Finnish telecommunications and digital services company, Elisa, has been granted €3.9 million from the Finnish government to accelerate the roll-out of its Distributed Energy Storage (DES) solution, with an expected capacity of 150 megawatt hours (MWh) making it the largest such project in Europe.
Elisa’s unique DES system helps to solve the challenge that renewable energy sources present to electricity grids. Unlike fossil fuels they can be intermittent and unpredictable requiring a storage system to optimise their usage. Elisa has developed its solution, an AI/ML powered engine that allows it to transform its radio access networks into a distributed virtual power plant that optimises energy management through the efficient charging and discharging of storage batteries.
The solution enables the telecom network infrastructure to provide part of its flexible capacity from base station batteries to Transmission System Operators (TSO) for grid balancing purposes. This helps to facilitate the deployment of more renewable energy, and the transition to zero carbon, by taking wind energy when available and using it at times when the wind is not blowing.
“It is critical for society that we have an energy supply that is affordable, secure and sustainable, and the potential for distributed energy storage of telecom networks to contribute to this is huge,” said Jukka-Pekka Salmenkaita, vice president of AI and special projects at Elisa.

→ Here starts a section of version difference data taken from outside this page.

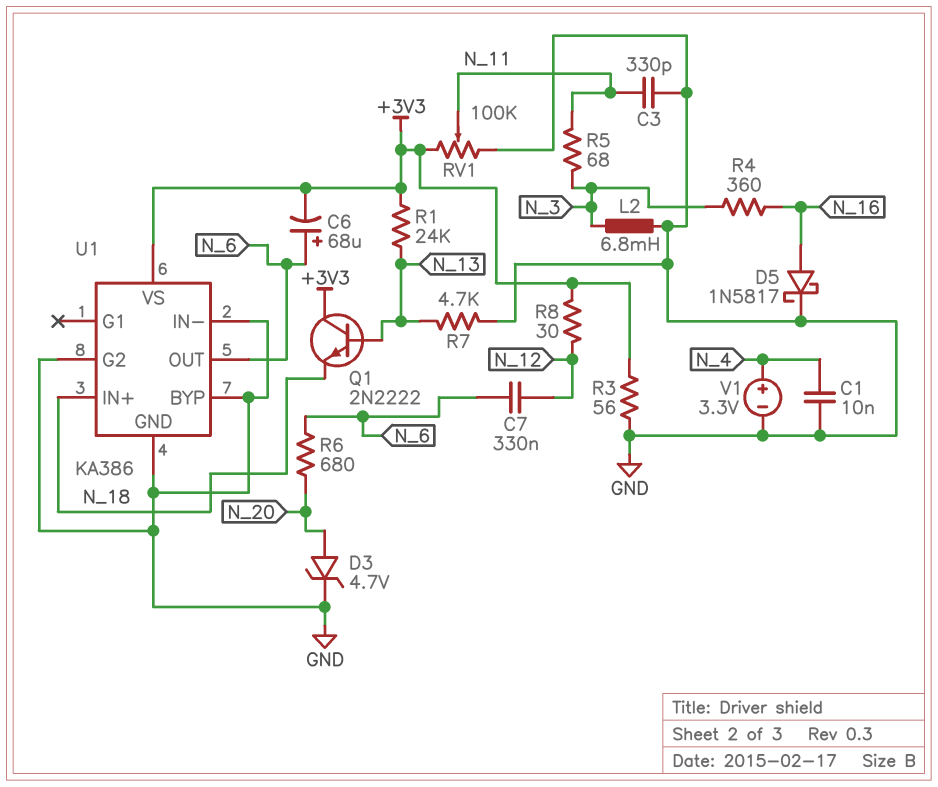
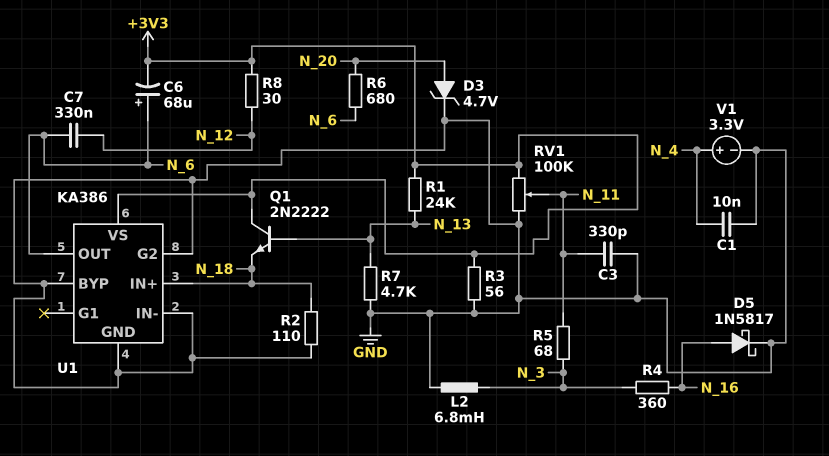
R2: none -> 110 (GND, N_18)

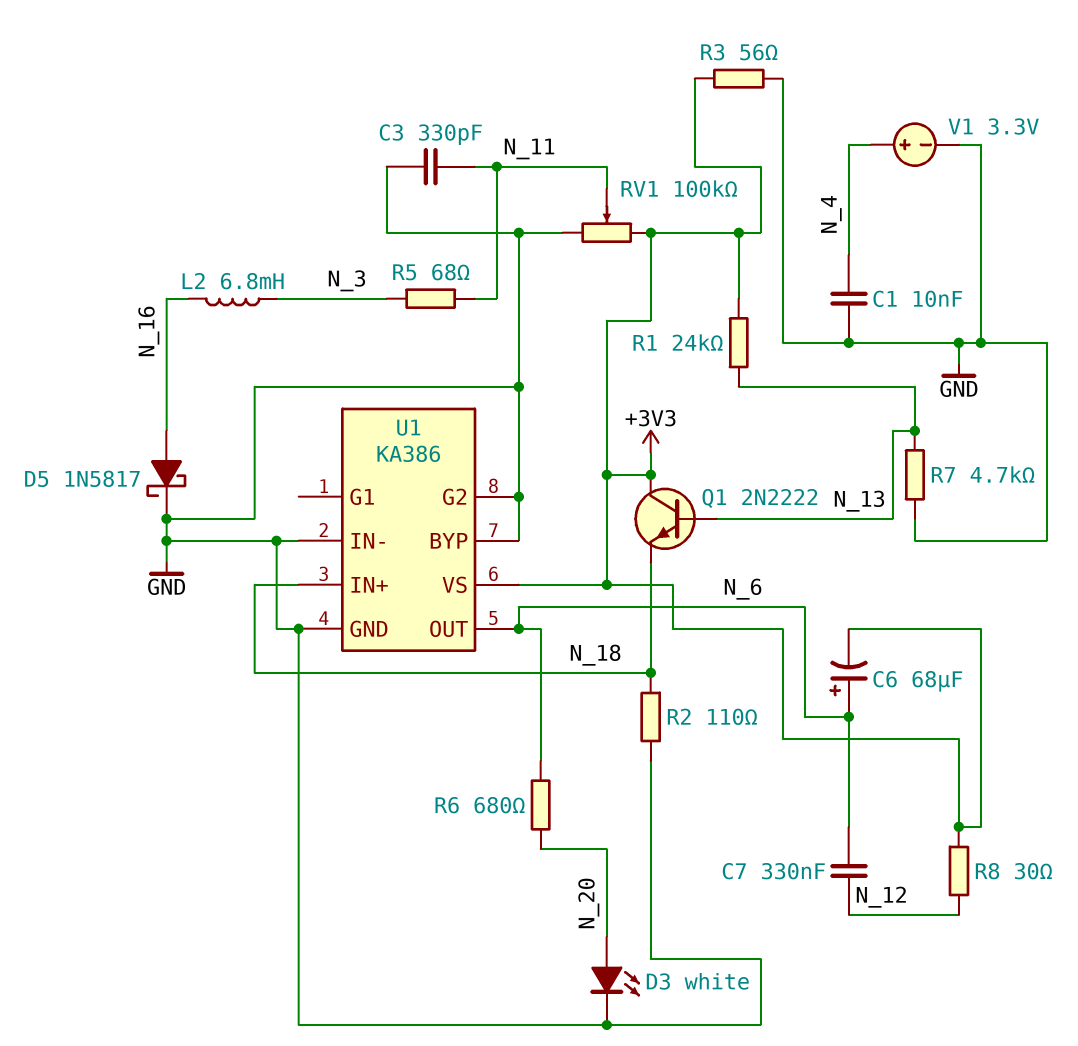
D3: zener 4.7V (A N_20, K GND) -> LED white (A N_20, K GND)
L2: 6.8mH (GND, N_3) -> 6.8mH (N_3, N_16)
R4: 360 (N_3, N_16) -> none

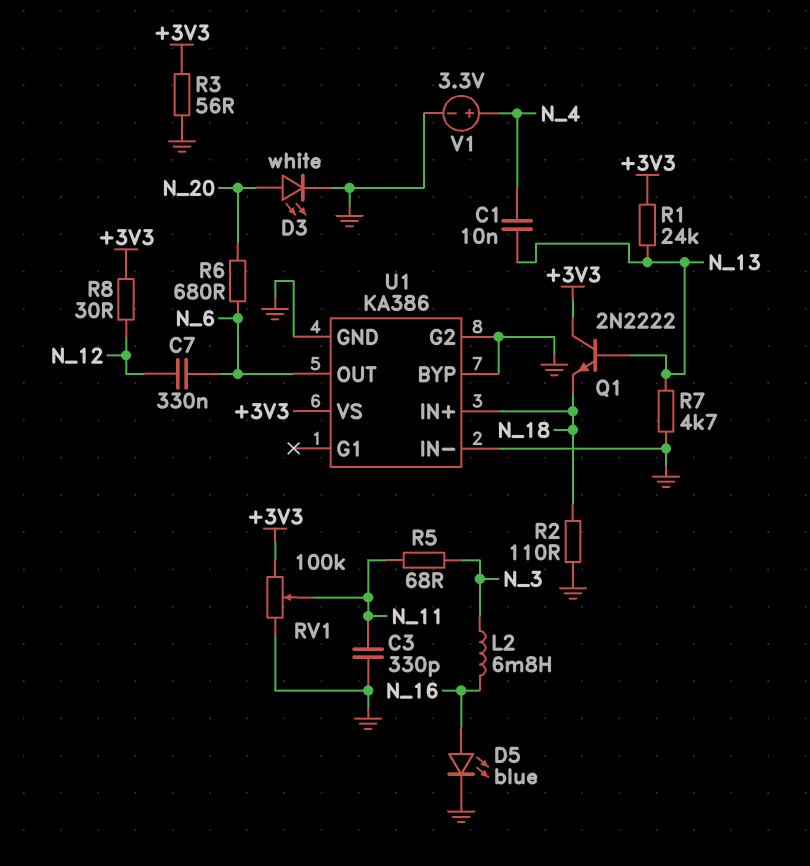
C1: 10nF (GND, N_4) -> 10nF (N_4, N_13)
C6: 68uF (plus N_6, minus +3V3) -> none
D5: schottky 1N5817 (A N_16, K GND) -> LED blue (A N_16, K GND)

“By building out storage capacity in our network and managing it in a smart way, Elisa has not only improved network resilience but also saved energy costs and contributed to the zero-carbon energy transition by facilitating storage from renewable sources. It’s good for the network, good for business and good for the planet.”
Elisa has already run successful trials of its unique solution across 200 base stations in its Finnish mobile network during 2022 and got the technical pre-qualification acceptance from Fingrid, Finland’s TSO for participation in the automatic frequency restoration reserve electricity market. The trials proved that the solution can cut Elisa’s electricity costs, by buying and storing electricity when it is inexpensive, and also provide ‘electricity grid balancing services’ to Fingrid by adjusting consumption towards grid corresponding to control signal sent by the TSO.
DES provides operational, financial and environmental benefits. For Elisa, it improves network resilience by providing an expanded source of backup electricity when the primary source is disrupted. And by buying electricity from the grid when it is inexpensive, for discharge at more expensive peak hours, it reduces operating expenditure.
“Achieving a fully carbon neutral economy in Europe is a tremendous challenge. DES helps to facilitate the further deployment of intermittent renewable sources of energy, such as wind power. Exponential growth is expected in renewable deployment in the coming years, but the intermittent and unpredictable nature of the source requires intelligent storage and management solutions such as DES to support and maximise their impact. We believe that telecommunications industry can make a gigawatt hour-scale contribution with solutions like DES for accelerating the transition,” added Salmenkaita.